Take the lines from the head of the listing through the one bearing "35: (455, 220, 0.21)" and copy them exactly, leaving every picture out.

(RECORDS SHOWN Opens)

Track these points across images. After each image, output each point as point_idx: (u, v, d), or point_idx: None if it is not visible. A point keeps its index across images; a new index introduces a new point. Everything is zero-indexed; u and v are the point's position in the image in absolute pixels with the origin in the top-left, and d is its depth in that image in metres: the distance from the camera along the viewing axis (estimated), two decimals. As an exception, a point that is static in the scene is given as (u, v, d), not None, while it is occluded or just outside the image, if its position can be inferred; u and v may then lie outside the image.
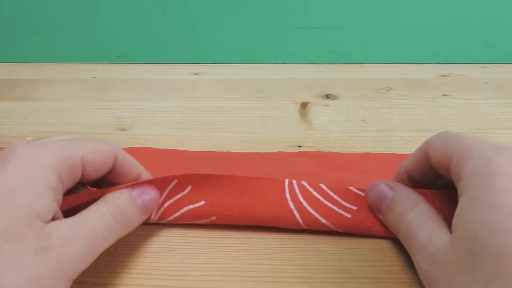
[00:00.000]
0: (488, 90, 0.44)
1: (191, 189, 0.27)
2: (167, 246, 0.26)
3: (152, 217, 0.27)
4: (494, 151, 0.21)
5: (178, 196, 0.27)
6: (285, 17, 0.48)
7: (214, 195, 0.27)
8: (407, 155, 0.32)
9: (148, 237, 0.27)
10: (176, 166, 0.32)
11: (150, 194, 0.25)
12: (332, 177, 0.31)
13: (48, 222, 0.20)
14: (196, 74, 0.48)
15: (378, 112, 0.40)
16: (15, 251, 0.18)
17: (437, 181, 0.26)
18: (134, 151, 0.33)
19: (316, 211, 0.26)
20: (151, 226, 0.27)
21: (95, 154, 0.24)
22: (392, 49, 0.50)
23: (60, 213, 0.22)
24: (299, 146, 0.36)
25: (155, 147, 0.34)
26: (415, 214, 0.24)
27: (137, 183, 0.25)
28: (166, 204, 0.27)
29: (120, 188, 0.25)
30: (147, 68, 0.49)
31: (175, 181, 0.27)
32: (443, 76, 0.47)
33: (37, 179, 0.21)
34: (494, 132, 0.38)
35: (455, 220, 0.21)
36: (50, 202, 0.21)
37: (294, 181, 0.27)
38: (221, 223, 0.27)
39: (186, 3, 0.48)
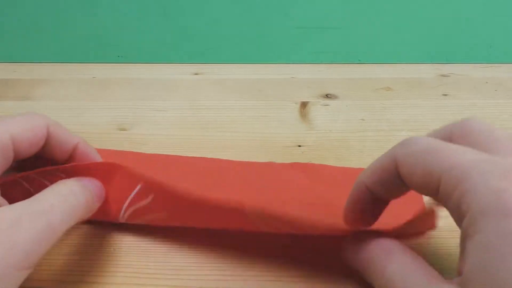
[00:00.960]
0: (488, 90, 0.44)
1: (152, 199, 0.26)
2: (167, 245, 0.26)
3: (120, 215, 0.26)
4: (501, 178, 0.17)
5: (139, 205, 0.26)
6: (285, 17, 0.48)
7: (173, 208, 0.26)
8: None
9: (148, 237, 0.27)
10: (162, 172, 0.32)
11: (97, 186, 0.24)
12: (320, 193, 0.30)
13: None
14: (196, 74, 0.48)
15: (378, 112, 0.40)
16: None
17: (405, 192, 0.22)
18: (121, 155, 0.33)
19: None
20: (150, 225, 0.27)
21: (26, 131, 0.23)
22: (392, 49, 0.50)
23: (1, 200, 0.22)
24: (299, 146, 0.36)
25: (147, 152, 0.34)
26: (393, 270, 0.20)
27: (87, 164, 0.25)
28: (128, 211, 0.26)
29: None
30: (147, 68, 0.49)
31: (139, 186, 0.26)
32: (443, 76, 0.47)
33: None
34: (494, 132, 0.38)
35: (468, 269, 0.17)
36: None
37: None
38: (172, 222, 0.26)
39: (186, 3, 0.48)
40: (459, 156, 0.18)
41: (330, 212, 0.28)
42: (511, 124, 0.39)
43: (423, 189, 0.19)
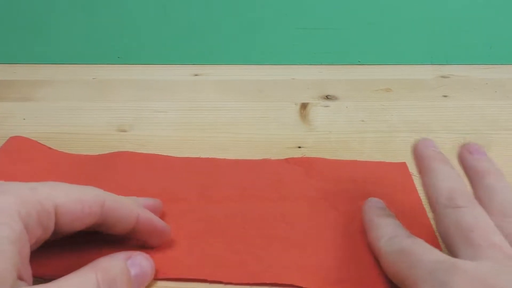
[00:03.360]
0: (488, 91, 0.44)
1: None
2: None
3: None
4: (444, 272, 0.19)
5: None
6: (285, 18, 0.48)
7: None
8: (390, 163, 0.32)
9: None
10: (161, 173, 0.32)
11: (145, 268, 0.22)
12: (317, 185, 0.31)
13: (12, 282, 0.17)
14: (196, 75, 0.48)
15: (378, 113, 0.40)
16: None
17: None
18: (117, 156, 0.33)
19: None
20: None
21: (74, 203, 0.20)
22: (392, 50, 0.50)
23: (27, 270, 0.19)
24: (299, 147, 0.36)
25: (146, 153, 0.34)
26: None
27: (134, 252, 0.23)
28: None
29: (114, 253, 0.22)
30: (147, 69, 0.49)
31: None
32: (443, 77, 0.47)
33: None
34: (494, 133, 0.38)
35: None
36: (11, 258, 0.17)
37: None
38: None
39: (186, 4, 0.48)
40: (417, 258, 0.21)
41: (328, 206, 0.29)
42: (511, 125, 0.39)
43: (398, 285, 0.22)
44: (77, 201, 0.21)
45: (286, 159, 0.34)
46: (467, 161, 0.25)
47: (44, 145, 0.35)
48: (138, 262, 0.22)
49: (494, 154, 0.35)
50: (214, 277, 0.24)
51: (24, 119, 0.40)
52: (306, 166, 0.33)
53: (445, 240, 0.22)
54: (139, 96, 0.43)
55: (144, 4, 0.48)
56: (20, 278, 0.18)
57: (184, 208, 0.29)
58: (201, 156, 0.34)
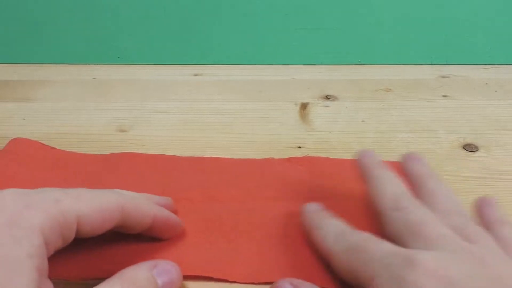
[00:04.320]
0: (488, 91, 0.44)
1: None
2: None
3: None
4: (400, 267, 0.20)
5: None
6: (285, 18, 0.48)
7: None
8: (391, 162, 0.32)
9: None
10: (163, 172, 0.32)
11: (171, 275, 0.22)
12: (319, 185, 0.31)
13: None
14: (196, 75, 0.48)
15: (378, 113, 0.40)
16: None
17: None
18: (120, 157, 0.33)
19: None
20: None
21: (95, 212, 0.21)
22: (392, 50, 0.50)
23: (46, 284, 0.19)
24: (299, 147, 0.36)
25: (147, 153, 0.34)
26: None
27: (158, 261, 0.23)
28: None
29: (139, 263, 0.22)
30: (147, 69, 0.49)
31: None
32: (443, 77, 0.47)
33: (16, 250, 0.18)
34: (494, 133, 0.38)
35: None
36: (28, 274, 0.18)
37: None
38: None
39: (186, 4, 0.47)
40: (370, 254, 0.21)
41: (330, 205, 0.28)
42: (511, 126, 0.39)
43: (348, 281, 0.22)
44: (99, 210, 0.21)
45: (288, 158, 0.34)
46: (409, 168, 0.27)
47: (47, 145, 0.35)
48: (164, 270, 0.22)
49: (494, 154, 0.35)
50: (220, 275, 0.24)
51: (24, 119, 0.40)
52: (309, 166, 0.33)
53: (396, 241, 0.22)
54: (139, 96, 0.43)
55: (144, 4, 0.48)
56: None
57: (188, 207, 0.29)
58: (202, 156, 0.34)
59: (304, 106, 0.42)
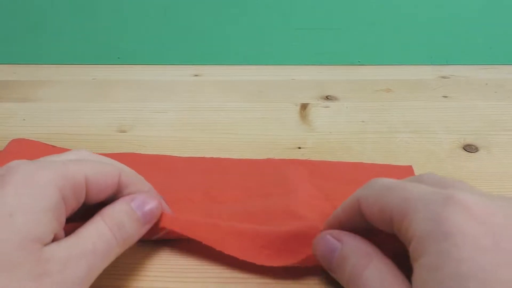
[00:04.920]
0: (488, 92, 0.44)
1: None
2: (167, 248, 0.26)
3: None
4: (440, 204, 0.18)
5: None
6: (285, 18, 0.48)
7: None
8: (395, 166, 0.32)
9: (148, 239, 0.27)
10: (164, 172, 0.32)
11: (150, 205, 0.24)
12: (320, 186, 0.31)
13: (48, 244, 0.20)
14: (196, 75, 0.48)
15: (378, 114, 0.40)
16: (12, 279, 0.18)
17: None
18: (121, 157, 0.33)
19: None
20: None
21: (99, 175, 0.22)
22: (392, 50, 0.50)
23: (62, 233, 0.21)
24: (299, 148, 0.36)
25: (147, 153, 0.34)
26: (371, 275, 0.20)
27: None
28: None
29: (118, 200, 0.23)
30: (147, 69, 0.49)
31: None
32: (443, 77, 0.47)
33: (37, 200, 0.20)
34: (494, 134, 0.38)
35: None
36: (50, 223, 0.20)
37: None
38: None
39: (186, 4, 0.48)
40: (408, 191, 0.20)
41: (330, 206, 0.29)
42: (511, 126, 0.39)
43: (381, 225, 0.21)
44: (102, 173, 0.23)
45: (291, 160, 0.34)
46: None
47: (48, 144, 0.35)
48: (142, 202, 0.24)
49: (494, 155, 0.35)
50: (209, 242, 0.25)
51: (24, 119, 0.40)
52: (310, 168, 0.33)
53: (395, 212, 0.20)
54: (139, 96, 0.43)
55: (144, 4, 0.48)
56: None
57: (188, 207, 0.29)
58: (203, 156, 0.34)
59: (304, 106, 0.42)
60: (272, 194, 0.30)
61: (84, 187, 0.22)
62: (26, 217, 0.19)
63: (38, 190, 0.20)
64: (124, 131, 0.38)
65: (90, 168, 0.22)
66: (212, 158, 0.34)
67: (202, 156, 0.34)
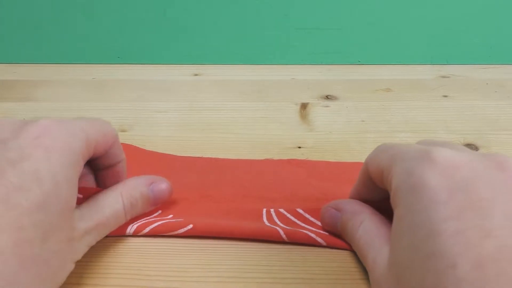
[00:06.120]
0: (488, 91, 0.44)
1: (172, 217, 0.27)
2: (168, 247, 0.26)
3: (128, 230, 0.26)
4: (415, 160, 0.19)
5: (160, 222, 0.27)
6: (285, 18, 0.48)
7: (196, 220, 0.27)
8: None
9: (149, 239, 0.27)
10: (162, 170, 0.32)
11: (162, 186, 0.27)
12: (318, 186, 0.31)
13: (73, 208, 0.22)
14: (196, 75, 0.48)
15: (378, 113, 0.40)
16: (57, 240, 0.20)
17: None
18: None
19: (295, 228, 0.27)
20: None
21: (102, 136, 0.24)
22: (392, 50, 0.50)
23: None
24: (299, 147, 0.36)
25: (146, 148, 0.35)
26: (362, 233, 0.23)
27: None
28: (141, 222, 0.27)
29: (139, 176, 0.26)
30: (147, 69, 0.49)
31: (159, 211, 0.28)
32: (443, 77, 0.47)
33: (73, 169, 0.21)
34: (494, 133, 0.38)
35: (390, 242, 0.20)
36: (76, 189, 0.22)
37: (272, 209, 0.28)
38: (198, 233, 0.27)
39: (186, 4, 0.48)
40: (396, 149, 0.22)
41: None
42: (511, 125, 0.39)
43: (378, 181, 0.23)
44: (104, 134, 0.24)
45: (288, 160, 0.34)
46: None
47: None
48: (158, 187, 0.27)
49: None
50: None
51: (24, 119, 0.40)
52: (309, 168, 0.33)
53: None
54: (139, 96, 0.43)
55: (144, 4, 0.48)
56: None
57: (184, 207, 0.29)
58: (201, 156, 0.34)
59: (304, 106, 0.42)
60: (268, 198, 0.30)
61: (93, 146, 0.23)
62: (67, 185, 0.21)
63: (73, 158, 0.21)
64: (124, 131, 0.38)
65: (97, 129, 0.24)
66: (209, 158, 0.34)
67: (202, 155, 0.34)
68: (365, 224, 0.23)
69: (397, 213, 0.19)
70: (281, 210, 0.28)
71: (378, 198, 0.25)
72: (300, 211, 0.28)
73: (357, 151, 0.35)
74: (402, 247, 0.18)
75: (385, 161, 0.22)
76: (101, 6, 0.48)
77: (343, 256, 0.25)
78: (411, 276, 0.17)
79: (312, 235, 0.26)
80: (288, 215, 0.28)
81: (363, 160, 0.34)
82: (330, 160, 0.34)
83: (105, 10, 0.48)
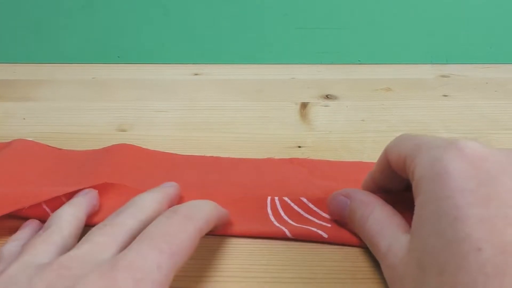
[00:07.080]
0: (488, 91, 0.44)
1: None
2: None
3: None
4: (441, 149, 0.20)
5: None
6: (285, 17, 0.48)
7: None
8: None
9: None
10: (163, 169, 0.32)
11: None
12: (319, 185, 0.31)
13: None
14: (196, 74, 0.48)
15: (378, 113, 0.40)
16: None
17: (405, 186, 0.25)
18: (121, 148, 0.33)
19: (298, 224, 0.27)
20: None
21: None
22: (392, 49, 0.50)
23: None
24: (299, 147, 0.36)
25: (147, 148, 0.35)
26: (373, 221, 0.23)
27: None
28: None
29: None
30: (147, 68, 0.49)
31: None
32: (443, 76, 0.47)
33: None
34: (494, 133, 0.38)
35: (411, 229, 0.20)
36: None
37: (276, 198, 0.28)
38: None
39: (186, 3, 0.48)
40: (420, 139, 0.22)
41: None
42: (511, 125, 0.39)
43: (399, 170, 0.23)
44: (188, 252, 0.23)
45: (290, 159, 0.34)
46: None
47: (48, 145, 0.35)
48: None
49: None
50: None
51: (24, 119, 0.40)
52: (310, 167, 0.33)
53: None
54: (139, 95, 0.43)
55: (144, 4, 0.48)
56: None
57: None
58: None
59: (304, 105, 0.42)
60: (270, 195, 0.30)
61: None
62: None
63: None
64: (124, 130, 0.38)
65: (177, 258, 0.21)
66: (211, 156, 0.34)
67: (202, 155, 0.34)
68: (376, 213, 0.23)
69: (420, 200, 0.19)
70: (285, 198, 0.28)
71: (395, 186, 0.25)
72: (304, 200, 0.28)
73: (357, 151, 0.35)
74: (426, 233, 0.18)
75: (409, 150, 0.22)
76: (101, 6, 0.48)
77: (344, 256, 0.25)
78: (433, 260, 0.17)
79: (314, 228, 0.26)
80: (292, 204, 0.28)
81: (363, 160, 0.34)
82: (330, 160, 0.34)
83: (105, 9, 0.48)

(RECORDS SHOWN Closes)

● **RESULT BELOW**
Track these points across images. After each image, output each point as point_idx: (u, v, d), or point_idx: None if it is not visible. A point keeps its index across images; a new index introduces a new point. Everything is zero-indexed; u and v are the point's position in the image in absolute pixels with the origin in the top-left, and d is its depth in that image in metres: the distance from the camera along the viewing axis (estimated), two decimals. As an exception, a point that is static in the scene is given as (u, v, d), not None, while it is occluded or just outside the image, if its position can be inferred; u and v may then lie outside the image.
[00:00.000]
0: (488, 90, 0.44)
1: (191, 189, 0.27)
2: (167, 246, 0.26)
3: (152, 217, 0.27)
4: (494, 151, 0.21)
5: (178, 196, 0.27)
6: (285, 17, 0.48)
7: (214, 195, 0.27)
8: (407, 155, 0.32)
9: (148, 237, 0.27)
10: (176, 166, 0.32)
11: (150, 194, 0.25)
12: (332, 177, 0.31)
13: (48, 222, 0.20)
14: (196, 74, 0.48)
15: (378, 112, 0.40)
16: (15, 251, 0.18)
17: (437, 181, 0.26)
18: (134, 151, 0.33)
19: (316, 211, 0.26)
20: (151, 226, 0.27)
21: (95, 154, 0.24)
22: (392, 49, 0.50)
23: (60, 213, 0.22)
24: (299, 146, 0.36)
25: (155, 147, 0.34)
26: (415, 214, 0.24)
27: (137, 183, 0.25)
28: (166, 204, 0.27)
29: (120, 188, 0.25)
30: (147, 68, 0.49)
31: (175, 181, 0.27)
32: (443, 76, 0.47)
33: (37, 179, 0.21)
34: (494, 132, 0.38)
35: (455, 220, 0.21)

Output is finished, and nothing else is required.